Content revision data:
+--

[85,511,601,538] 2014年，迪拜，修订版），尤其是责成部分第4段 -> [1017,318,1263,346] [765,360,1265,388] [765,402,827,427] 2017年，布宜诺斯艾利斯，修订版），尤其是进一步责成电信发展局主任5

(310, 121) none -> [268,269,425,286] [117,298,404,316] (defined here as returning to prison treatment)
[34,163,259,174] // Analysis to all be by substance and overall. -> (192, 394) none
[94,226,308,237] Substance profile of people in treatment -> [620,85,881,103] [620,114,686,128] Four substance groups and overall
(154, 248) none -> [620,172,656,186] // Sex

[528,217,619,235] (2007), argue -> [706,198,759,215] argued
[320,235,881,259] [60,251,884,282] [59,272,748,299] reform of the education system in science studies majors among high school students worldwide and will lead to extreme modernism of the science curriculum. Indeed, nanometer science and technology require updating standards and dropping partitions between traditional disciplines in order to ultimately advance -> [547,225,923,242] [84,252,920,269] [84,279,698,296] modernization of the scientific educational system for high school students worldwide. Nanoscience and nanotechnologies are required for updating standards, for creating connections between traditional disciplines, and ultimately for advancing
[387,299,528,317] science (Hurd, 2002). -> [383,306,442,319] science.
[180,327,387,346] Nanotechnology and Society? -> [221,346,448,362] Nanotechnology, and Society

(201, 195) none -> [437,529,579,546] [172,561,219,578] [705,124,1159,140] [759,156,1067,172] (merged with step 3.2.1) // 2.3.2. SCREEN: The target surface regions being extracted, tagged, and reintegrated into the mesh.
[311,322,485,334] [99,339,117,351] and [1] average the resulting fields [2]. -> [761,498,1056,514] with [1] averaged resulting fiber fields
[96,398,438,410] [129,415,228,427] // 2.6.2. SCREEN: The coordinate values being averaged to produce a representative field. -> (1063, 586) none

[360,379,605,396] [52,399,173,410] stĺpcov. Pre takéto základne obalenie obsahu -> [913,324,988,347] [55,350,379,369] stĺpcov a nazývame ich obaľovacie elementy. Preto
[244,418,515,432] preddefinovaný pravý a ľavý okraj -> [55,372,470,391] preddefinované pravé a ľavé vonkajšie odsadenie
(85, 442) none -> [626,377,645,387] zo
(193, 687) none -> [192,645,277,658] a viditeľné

+--

# Required work
Transcribe the entries above, every line exactly as it reads.

# Output for this exercise
[85,511,601,538] 2014年，迪拜，修订版），尤其是责成部分第4段 -> [1017,318,1263,346] [765,360,1265,388] [765,402,827,427] 2017年，布宜诺斯艾利斯，修订版），尤其是进一步责成电信发展局主任5

(310, 121) none -> [268,269,425,286] [117,298,404,316] (defined here as returning to prison treatment)
[34,163,259,174] // Analysis to all be by substance and overall. -> (192, 394) none
[94,226,308,237] Substance profile of people in treatment -> [620,85,881,103] [620,114,686,128] Four substance groups and overall
(154, 248) none -> [620,172,656,186] // Sex

[528,217,619,235] (2007), argue -> [706,198,759,215] argued
[320,235,881,259] [60,251,884,282] [59,272,748,299] reform of the education system in science studies majors among high school students worldwide and will lead to extreme modernism of the science curriculum. Indeed, nanometer science and technology require updating standards and dropping partitions between traditional disciplines in order to ultimately advance -> [547,225,923,242] [84,252,920,269] [84,279,698,296] modernization of the scientific educational system for high school students worldwide. Nanoscience and nanotechnologies are required for updating standards, for creating connections between traditional disciplines, and ultimately for advancing
[387,299,528,317] science (Hurd, 2002). -> [383,306,442,319] science.
[180,327,387,346] Nanotechnology and Society? -> [221,346,448,362] Nanotechnology, and Society

(201, 195) none -> [437,529,579,546] [172,561,219,578] [705,124,1159,140] [759,156,1067,172] (merged with step 3.2.1) // 2.3.2. SCREEN: The target surface regions being extracted, tagged, and reintegrated into the mesh.
[311,322,485,334] [99,339,117,351] and [1] average the resulting fields [2]. -> [761,498,1056,514] with [1] averaged resulting fiber fields
[96,398,438,410] [129,415,228,427] // 2.6.2. SCREEN: The coordinate values being averaged to produce a representative field. -> (1063, 586) none

[360,379,605,396] [52,399,173,410] stĺpcov. Pre takéto základne obalenie obsahu -> [913,324,988,347] [55,350,379,369] stĺpcov a nazývame ich obaľovacie elementy. Preto
[244,418,515,432] preddefinovaný pravý a ľavý okraj -> [55,372,470,391] preddefinované pravé a ľavé vonkajšie odsadenie
(85, 442) none -> [626,377,645,387] zo
(193, 687) none -> [192,645,277,658] a viditeľné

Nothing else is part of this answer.